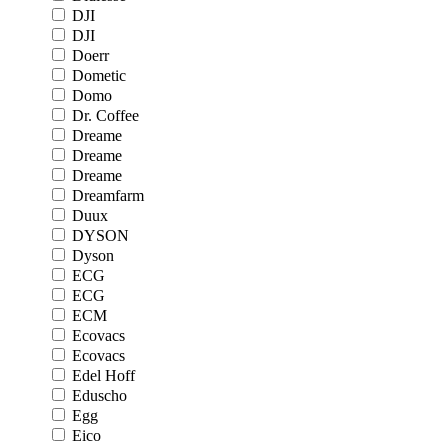
DJI
DJI
Doerr
Dometic
Domo
Dr. Coffee
Dreame
Dreame
Dreame
Dreamfarm
Duux
DYSON
Dyson
ECG
ECG
ECM
Ecovacs
Ecovacs
Edel Hoff
Eduscho
Egg
Eico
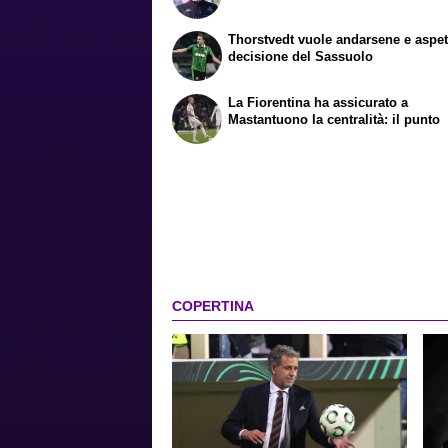
Thorstvedt vuole andarsene e aspet
decisione del Sassuolo
La Fiorentina ha assicurato a
Mastantuono la centralità: il punto
COPERTINA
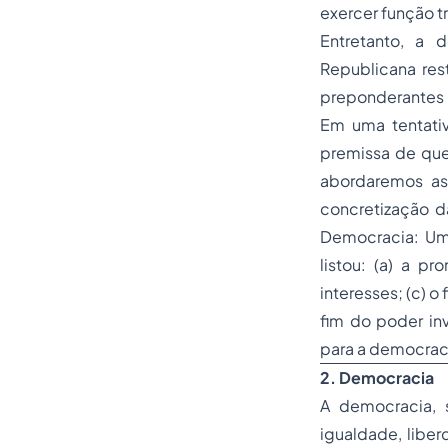
exercer função 
Entretanto, a 
Republicana res
preponderantes n
Em uma tentativ
premissa de que 
abordaremos as
concretização d
Democracia: Uma 
listou: (a) a p
interesses; (c) o
fim do poder inv
para a democraci
2. Democracia
A democracia, s
igualdade, libe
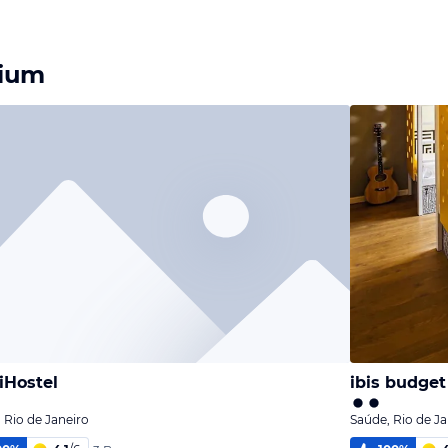
rium
iHostel
ibis budget
 Rio de Janeiro
Saúde, Rio de Ja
^^^^^^^^^^^^^^^^
**Work to complete:**
Write out every line of text in the listing above, in its original order and with no changes to spelling, punctuation or line breaks. Leave the pictures out.

**Solution below:**
DJI
DJI
Doerr
Dometic
Domo
Dr. Coffee
Dreame
Dreame
Dreame
Dreamfarm
Duux
DYSON
Dyson
ECG
ECG
ECM
Ecovacs
Ecovacs
Edel Hoff
Eduscho
Egg
Eico
Thorstvedt vuole andarsene e aspet
decisione del Sassuolo
La Fiorentina ha assicurato a
Mastantuono la centralità: il punto
COPERTINA
exercer função 
Entretanto, a 
Republicana res
preponderantes n
Em uma tentativ
premissa de que 
abordaremos as
concretização d
Democracia: Uma 
listou: (a) a p
interesses; (c) o
fim do poder inv
para a democraci
2. Democracia
A democracia, s
igualdade, libe
rium
iHostel
ibis budget
 Rio de Janeiro
Saúde, Rio de Ja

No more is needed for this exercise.